Kobrin's first play, Mine (Minna), was rewritten and adapted by Jacob Gordin for a production in 1899, with the original text appearing in print later the same year (Sandrow 1986, p. 169-170; Schulman & Denman 2007). Gordin's strong influence on Kobrin's work is reflected in his next play, Natur, Mensh un Khaye (Nature, Man and Beast, 1900), which consciously alludes to Gordin's Got, Mensh un Tayvl (God, Man, and the Devil, 1893). Liptzin singles out Kobrin's tragedy Yankel Boyle (1908, based on his own 1898 story) as the "apex" of his work, and describes its title character as "a kindhearted but dull-witted Jewish youth … embroiled in a complex moral and emotional dilemma to which he could find no solution short of suicide" (Liptzin 1972, p. 81).

Kobrin's 30 or so plays spanned both "golden ages" of Yiddish theater in America. When he started as a playwright at the turn of the 20th century, Yiddish theater was bringing to America challenging modern classics, such as the works of Henrik Ibsen and August Strindberg, and Leo Tolstoy, sometimes before these had yet been presented on the English-language American stage; and his career continued into the era of the art theater movement in Yiddish, exemplified in New York by Maurice Schwartz's Yiddish Art Theatre.

Kobrin continued, throughout his life, to contribute to Yiddish-language newspapers. He also worked extensively as a translator of modern classics from French and Russian into Yiddish.

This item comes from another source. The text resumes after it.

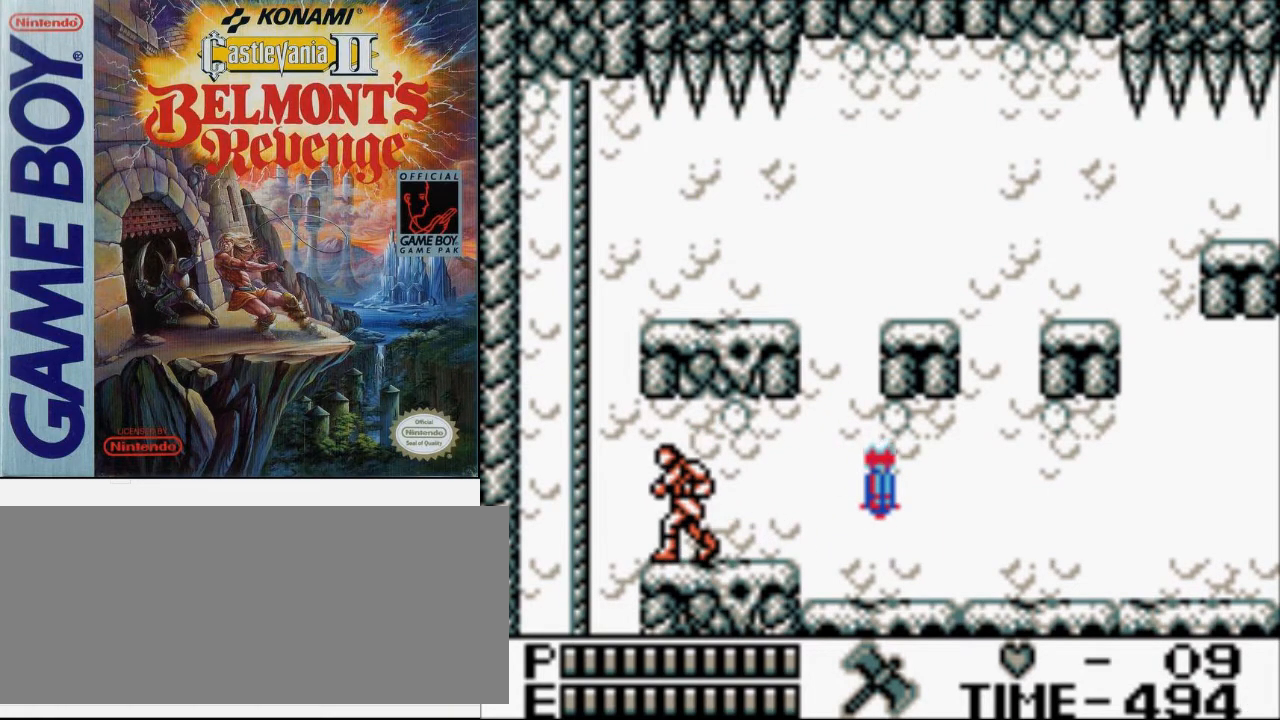
{"buttons": [], "events": []}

Among the authors whose work he translated were Guy de Maupassant, Émile Zola, Maxim Gorky, Leo Tolstoy, Fyodor Dostoevsky, and Anton Chekhov. His wife, Pauline, collaborated on some of these translations.

==Works==

===Plays===
- Minna, or The Ruined Family from Downtown (1899)
- Natur, Mensh un Khaye (Nature, Man and Beast, 1900)
- Ghetto Dramas (1904)
- The East Side Ghetto
- Sonia from East Broadway
- Yankel Boyle oder Der Dorfs-Yung (1908, translated as The Village Youth or The Child of Nature)
- The Immigrants (1910)
- Die Next-Door'ike (The Lady Next Door, 1915)
- The Black Sheep (1915)
- The Secret of Life (1915)
- Rise of Orre (1917)
- The Tenement House (1917)
- Call of Life (1920)
- The Awakening (1920)
- Wild Ways (1926)
- Riverside Drive (1933)
- Ruined Worlds (1934)
- The Last Struggle (1934)
- The Golden Stream (1936)
- The Red Lola (1937)

===Other works===
- "A Moerder aus Liebe" ("The Love Crime", 1894)
- "Yankel Boila or, The Village Youth" (story, 1898)
- Yankel Boila and Other Tales (collection, 1898)
- A Lithuanian Village (novel, English translation published 1920)
- My Fifty Years in America (memoir, serialized in the Morning Freiheit mid-1940s)

==Notes==
^{1} This is the year given by Liptzin. Sandrow and the Cambridge History give 1872.